One reason this was allowed to be so strong was at this stage a Star Trek movie was still a movie, not a part of a franchise. In the space of a few hours we go from Kirk saying “I feel old…worn out,” to “Young…I feel young,” and it’s extremely powerful. No Star Trek movie could ever do this again. Because the sequels were meant to be part of a continuing series, more than this one was, there could never again be a theme as strong, as enjoyable as some of them are. Part III had to do little more than bring Spock back. Part V had this nonsense of Kirk stating, “I’ve always known, I’ll die alone,” but doesn’t mean anything. Part VI (also directed by Meyer) has Kirk starting off with a hatred of Klingons and by the end he overcomes this for reasons that are kind of vague, feeling like the machinations of the plot more than anything else. STAR TREK II: THE WRATH OF KHAN doesn’t feel that way.

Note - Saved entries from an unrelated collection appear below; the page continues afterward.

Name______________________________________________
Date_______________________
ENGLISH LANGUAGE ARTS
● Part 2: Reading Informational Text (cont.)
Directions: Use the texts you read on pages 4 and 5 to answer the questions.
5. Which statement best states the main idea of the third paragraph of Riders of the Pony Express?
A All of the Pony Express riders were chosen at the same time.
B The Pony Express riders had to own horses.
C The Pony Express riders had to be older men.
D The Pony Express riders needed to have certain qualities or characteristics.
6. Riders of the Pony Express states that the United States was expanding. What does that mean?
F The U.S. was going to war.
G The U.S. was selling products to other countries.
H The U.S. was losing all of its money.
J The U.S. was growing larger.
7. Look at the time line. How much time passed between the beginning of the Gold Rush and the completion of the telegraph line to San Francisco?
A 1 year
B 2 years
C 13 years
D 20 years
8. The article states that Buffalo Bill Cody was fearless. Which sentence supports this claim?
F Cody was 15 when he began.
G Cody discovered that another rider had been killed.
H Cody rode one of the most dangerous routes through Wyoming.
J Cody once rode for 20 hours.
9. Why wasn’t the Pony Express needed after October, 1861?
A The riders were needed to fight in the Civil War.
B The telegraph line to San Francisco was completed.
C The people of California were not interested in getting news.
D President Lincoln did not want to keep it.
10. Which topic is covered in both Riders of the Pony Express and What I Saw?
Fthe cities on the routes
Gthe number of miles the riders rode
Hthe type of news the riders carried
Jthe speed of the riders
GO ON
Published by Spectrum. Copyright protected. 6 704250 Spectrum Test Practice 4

It’s the story of a hero who learns of his mortality and learns to accept that. I’m not saying it’s the best summer movie ever, I’m not even saying it’s my favorite. But I have a special love for it that is difficult to put into words. It’s a love that stretches from childhood into a hesitant peace with adulthood and makes me remember about the possibilities that truly are there in this life. And maybe that’s a far better thing.

1 comment:

Witz said...

For anyone who, after reading Mr. Peel's comments, wants to see "Wrath of Khan," they can go to the Aero Theater this weekend:
Sunday, June 17
5:00 PM TRON & STAR TREK II: THE WRATH OF KHAN
With the added attraction of a discussion in between films with writer/director Steve Lisberger (TRON), visual effects supervisors Harrison Ellenshaw (TRON) and Richard Taylor (TRON) and director Nicholas Meyer (STAR TREK II).
I interviewed Nick Meyer in his office at Paramount once -- he tells great stories!